Come dichiarato alla Stampa, Speranza vuole portare il finanziamento della sanità pubblica da 114,5 a 118 miliardi, non solo cancellando il già citato superticket, ma avviando un grande piano di assunzioni. A chi farà pagare il conto? A banche, fondi di investimento e assicurazioni. L’idea era già presente in un disegno di legge che aveva già presentato lo scorso anno e che prevede di limitare all’82% dall’attuale 100% la deducibilità degli interessi passivi per, appunto, banche, assicurazioni e fondi di investimento. Il neo ministro, in un’altra intervista, questa volta a Radio Capital, ha anche fatto accenno alla legge di bilancio, in cui si aspetta che l’aumento delle risorse destinate al Fondo sanitario nazionale sia reso possibile dalla rimodulazione del prelievo erariale su giochi e slot machine. Ma pare che ciò non sia di competenza del ministero della Salute. La proposta di Leu parlava di “fonte di copertura di copertura da cui deriva un gettito di 500 milionidi euro annui a decorrere dall’anno 2020 prevede che la percentuale del prelievo erariale unico sugli apparecchi di cui al-l’articolo 110, comma 6, lettera a), del testo unico di cui al regio decreto n.773 del 1931, come rideterminata dall’articolo 6,comma 1, del decreto-legge n.50 del 2017, convertito, con modificazioni, dalla leggen.96 del 2017, sia fissata in misura pari al 20 per cento dell’ammontare delle somme giocate, mentre oggi è fissata al 6 per cento“.

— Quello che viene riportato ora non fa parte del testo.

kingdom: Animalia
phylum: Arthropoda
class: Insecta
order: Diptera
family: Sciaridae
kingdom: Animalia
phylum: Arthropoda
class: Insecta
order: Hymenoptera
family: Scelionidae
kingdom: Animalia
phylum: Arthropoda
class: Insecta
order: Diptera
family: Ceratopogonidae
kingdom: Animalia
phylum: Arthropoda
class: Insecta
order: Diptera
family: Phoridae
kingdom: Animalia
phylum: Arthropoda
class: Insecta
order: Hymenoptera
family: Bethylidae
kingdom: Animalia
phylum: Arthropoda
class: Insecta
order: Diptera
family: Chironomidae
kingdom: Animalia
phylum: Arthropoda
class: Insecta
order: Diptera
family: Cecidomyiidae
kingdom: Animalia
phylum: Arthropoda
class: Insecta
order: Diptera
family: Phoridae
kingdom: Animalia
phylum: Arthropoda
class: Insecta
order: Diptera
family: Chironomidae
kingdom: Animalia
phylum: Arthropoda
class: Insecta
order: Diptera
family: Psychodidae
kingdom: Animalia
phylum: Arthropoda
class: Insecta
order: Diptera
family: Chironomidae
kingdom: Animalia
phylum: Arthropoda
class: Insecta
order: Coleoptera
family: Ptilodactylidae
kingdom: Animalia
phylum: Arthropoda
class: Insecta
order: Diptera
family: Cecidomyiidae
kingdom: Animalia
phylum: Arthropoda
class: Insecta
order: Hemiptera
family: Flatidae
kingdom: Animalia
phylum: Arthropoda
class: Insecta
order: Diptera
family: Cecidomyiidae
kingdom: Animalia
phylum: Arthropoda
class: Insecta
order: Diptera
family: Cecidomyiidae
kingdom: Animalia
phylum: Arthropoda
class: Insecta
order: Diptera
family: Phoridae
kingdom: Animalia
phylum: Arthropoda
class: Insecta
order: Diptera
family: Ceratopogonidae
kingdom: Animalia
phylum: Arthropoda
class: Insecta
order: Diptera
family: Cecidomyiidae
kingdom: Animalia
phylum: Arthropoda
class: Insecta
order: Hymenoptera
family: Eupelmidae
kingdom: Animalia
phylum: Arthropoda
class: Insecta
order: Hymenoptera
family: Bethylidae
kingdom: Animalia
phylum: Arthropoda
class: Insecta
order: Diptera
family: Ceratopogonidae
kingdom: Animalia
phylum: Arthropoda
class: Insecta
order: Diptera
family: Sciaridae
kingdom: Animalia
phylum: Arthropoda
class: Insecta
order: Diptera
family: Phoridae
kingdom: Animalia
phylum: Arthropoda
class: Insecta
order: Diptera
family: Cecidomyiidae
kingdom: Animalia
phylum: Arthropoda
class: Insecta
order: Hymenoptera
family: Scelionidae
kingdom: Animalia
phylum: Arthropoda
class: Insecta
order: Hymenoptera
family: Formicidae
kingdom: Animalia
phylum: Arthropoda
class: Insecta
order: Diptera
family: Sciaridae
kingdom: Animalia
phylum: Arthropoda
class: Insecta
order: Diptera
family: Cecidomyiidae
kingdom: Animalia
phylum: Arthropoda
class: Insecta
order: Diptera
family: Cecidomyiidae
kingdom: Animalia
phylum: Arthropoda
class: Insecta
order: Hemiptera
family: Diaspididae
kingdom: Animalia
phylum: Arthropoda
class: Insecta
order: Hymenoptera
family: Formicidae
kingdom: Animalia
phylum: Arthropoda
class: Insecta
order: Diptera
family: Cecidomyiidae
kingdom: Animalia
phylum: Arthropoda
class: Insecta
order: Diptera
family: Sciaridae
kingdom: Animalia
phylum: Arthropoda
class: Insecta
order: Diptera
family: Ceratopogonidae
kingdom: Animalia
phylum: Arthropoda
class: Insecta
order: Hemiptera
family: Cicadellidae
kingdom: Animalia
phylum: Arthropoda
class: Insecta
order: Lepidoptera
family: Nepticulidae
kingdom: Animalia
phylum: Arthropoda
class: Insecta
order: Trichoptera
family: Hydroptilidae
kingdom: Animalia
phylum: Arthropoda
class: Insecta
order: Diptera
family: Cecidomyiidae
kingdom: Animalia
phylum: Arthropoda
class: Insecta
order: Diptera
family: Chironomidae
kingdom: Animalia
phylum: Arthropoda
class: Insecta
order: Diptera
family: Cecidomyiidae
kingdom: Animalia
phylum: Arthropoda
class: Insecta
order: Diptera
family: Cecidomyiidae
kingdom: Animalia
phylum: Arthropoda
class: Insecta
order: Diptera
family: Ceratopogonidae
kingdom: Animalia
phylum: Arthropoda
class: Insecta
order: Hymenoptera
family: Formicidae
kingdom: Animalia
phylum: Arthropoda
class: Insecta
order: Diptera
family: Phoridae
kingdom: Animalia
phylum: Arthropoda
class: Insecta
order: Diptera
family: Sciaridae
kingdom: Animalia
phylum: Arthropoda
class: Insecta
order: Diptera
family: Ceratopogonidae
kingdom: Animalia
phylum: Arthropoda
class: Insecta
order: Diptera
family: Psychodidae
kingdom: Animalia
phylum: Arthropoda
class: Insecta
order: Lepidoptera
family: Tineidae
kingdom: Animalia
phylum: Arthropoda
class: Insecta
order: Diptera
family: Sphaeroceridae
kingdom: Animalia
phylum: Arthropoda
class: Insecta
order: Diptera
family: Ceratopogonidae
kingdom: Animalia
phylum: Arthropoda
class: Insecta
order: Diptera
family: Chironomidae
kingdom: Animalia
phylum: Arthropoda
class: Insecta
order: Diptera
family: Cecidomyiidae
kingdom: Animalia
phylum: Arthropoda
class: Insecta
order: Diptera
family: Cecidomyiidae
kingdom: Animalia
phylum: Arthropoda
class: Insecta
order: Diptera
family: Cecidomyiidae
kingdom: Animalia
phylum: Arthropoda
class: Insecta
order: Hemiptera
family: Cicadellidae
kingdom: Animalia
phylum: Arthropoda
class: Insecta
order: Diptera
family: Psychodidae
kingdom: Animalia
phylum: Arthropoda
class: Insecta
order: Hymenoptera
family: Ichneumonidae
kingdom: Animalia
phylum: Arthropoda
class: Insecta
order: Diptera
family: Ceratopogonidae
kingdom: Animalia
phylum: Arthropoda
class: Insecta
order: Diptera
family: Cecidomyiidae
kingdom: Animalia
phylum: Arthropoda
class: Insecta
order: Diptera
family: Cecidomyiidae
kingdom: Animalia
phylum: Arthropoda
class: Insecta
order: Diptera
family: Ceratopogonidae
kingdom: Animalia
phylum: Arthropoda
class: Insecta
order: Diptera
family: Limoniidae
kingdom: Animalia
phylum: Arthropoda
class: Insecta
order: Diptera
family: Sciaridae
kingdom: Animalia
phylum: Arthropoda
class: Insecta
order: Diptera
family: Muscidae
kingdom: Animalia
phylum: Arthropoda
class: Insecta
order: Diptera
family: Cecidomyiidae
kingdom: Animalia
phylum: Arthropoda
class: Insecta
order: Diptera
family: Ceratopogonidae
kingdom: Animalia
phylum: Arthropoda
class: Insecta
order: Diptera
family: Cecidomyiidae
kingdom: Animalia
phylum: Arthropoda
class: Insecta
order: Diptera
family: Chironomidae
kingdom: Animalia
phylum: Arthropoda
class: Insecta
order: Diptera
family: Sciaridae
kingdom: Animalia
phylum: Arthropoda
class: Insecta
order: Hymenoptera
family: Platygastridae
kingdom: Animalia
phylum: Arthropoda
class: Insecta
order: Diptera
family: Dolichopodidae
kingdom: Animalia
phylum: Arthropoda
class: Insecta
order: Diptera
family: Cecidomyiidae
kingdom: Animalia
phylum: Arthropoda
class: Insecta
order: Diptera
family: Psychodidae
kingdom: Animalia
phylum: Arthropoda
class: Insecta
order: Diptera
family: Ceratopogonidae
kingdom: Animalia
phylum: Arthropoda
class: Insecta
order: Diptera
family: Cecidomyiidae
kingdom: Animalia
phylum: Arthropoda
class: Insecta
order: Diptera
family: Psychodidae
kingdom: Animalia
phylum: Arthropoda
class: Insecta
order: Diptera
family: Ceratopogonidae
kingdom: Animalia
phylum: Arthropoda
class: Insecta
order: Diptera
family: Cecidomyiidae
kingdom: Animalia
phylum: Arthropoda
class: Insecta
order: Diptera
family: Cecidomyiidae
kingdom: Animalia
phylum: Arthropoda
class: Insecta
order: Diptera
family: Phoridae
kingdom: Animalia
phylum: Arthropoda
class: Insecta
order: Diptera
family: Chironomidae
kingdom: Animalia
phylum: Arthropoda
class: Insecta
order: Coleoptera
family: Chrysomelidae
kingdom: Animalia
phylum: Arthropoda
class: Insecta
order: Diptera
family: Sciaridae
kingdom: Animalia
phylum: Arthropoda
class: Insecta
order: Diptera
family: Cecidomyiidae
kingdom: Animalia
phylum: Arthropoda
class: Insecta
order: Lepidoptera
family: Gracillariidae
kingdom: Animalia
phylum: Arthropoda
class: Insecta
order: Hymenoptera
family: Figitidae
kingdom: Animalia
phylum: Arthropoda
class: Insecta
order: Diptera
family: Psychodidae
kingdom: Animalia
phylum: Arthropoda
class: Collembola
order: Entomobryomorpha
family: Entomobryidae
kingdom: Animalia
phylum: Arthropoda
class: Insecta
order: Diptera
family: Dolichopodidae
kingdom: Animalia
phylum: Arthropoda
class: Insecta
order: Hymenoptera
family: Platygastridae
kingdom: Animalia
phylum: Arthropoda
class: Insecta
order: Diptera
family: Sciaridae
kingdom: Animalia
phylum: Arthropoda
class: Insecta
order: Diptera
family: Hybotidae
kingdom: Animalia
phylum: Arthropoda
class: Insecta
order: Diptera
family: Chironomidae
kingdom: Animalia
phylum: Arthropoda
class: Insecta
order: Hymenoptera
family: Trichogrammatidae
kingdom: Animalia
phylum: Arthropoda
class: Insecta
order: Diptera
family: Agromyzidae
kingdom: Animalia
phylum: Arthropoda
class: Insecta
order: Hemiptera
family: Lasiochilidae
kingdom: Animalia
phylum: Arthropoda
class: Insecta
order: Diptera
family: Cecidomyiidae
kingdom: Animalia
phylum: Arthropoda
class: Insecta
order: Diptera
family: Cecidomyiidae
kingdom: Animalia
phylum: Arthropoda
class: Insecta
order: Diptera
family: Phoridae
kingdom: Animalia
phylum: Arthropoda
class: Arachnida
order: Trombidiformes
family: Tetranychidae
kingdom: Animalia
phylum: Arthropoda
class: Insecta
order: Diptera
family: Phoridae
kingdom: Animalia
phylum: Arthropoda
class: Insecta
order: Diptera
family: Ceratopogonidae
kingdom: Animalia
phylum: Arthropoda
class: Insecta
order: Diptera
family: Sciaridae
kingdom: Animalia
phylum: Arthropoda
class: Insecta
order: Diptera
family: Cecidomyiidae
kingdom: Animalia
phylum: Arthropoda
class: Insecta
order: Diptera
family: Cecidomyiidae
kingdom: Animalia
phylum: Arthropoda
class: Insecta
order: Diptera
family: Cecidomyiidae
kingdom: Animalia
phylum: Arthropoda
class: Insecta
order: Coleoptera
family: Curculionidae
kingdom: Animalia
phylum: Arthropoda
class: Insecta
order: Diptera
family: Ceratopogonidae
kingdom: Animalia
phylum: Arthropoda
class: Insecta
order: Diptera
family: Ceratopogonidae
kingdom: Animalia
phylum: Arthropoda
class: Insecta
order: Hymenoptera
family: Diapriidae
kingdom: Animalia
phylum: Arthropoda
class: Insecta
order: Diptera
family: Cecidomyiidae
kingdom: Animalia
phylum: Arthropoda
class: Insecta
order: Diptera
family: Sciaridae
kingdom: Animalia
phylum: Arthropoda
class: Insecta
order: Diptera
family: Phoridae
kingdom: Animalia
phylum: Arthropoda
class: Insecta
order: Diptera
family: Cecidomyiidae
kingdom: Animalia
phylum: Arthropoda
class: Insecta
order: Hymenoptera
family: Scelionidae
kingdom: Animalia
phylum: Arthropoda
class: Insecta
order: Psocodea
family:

Arrivando ai vaccini, pare che il disegno di legge voluto dal Movimento 5 stelle e Giulia Grillo durante la stagione gialloverde, e rimasto incagliato all’inizio dell’iter legislativo parlamentare, resterà in un cassetto. Il cosiddetto “obbligo flessibile”, che avrebbe ammorbidito le regole attualmente in vigore della legge Lorenzin, sembra che verrà del tutto silenziato. Anche per marcare una differenza rispetto al governo fatto con Matteo Salvini e la Lega, che negli ultimi mesi aveva fatto sua la battaglia per togliere l’obbligatorietà vaccinale. La legge attualmente in vigore, che è 2017, afferma che tutti i bambini sotto i sei anni di età che non siano in regola con le vaccinazioni non possono entrare a scuola, mentre, per i bambini più grandi, sono previste sanzioni amministrative per i genitori che vanno da 100 a 500 euro. L’ipotesi è che il nuovo ministro lasci la legge vigente così com’è, magari facendo nel frattempo grandi campagne di comunicazione, anche da rivolgere ai no vax, per far capire che la vaccinazione non è un tema individuale, ma una questione di sicurezza collettiva.